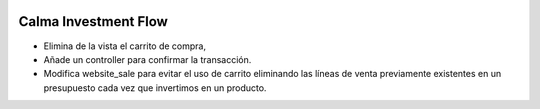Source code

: .. image:: https://img.shields.io/badge/licence-AGPL--3-blue.svg
    :alt: License: AGPL-3

Calma Investment Flow
=====================

- Elimina de la vista el carrito de compra,
- Añade un controller para confirmar la transacción.
- Modifica website_sale para evitar el uso de carrito eliminando las
  líneas de venta previamente existentes en un presupuesto cada vez que
  invertimos en un producto.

# # # #

Problem to solve
Once you reach the line containing "- Modifica website_sale", transcribe it and each line after it through the end of the material, exactly and with nothing added.

Output of the exercise
- Modifica website_sale para evitar el uso de carrito eliminando las
  líneas de venta previamente existentes en un presupuesto cada vez que
  invertimos en un producto.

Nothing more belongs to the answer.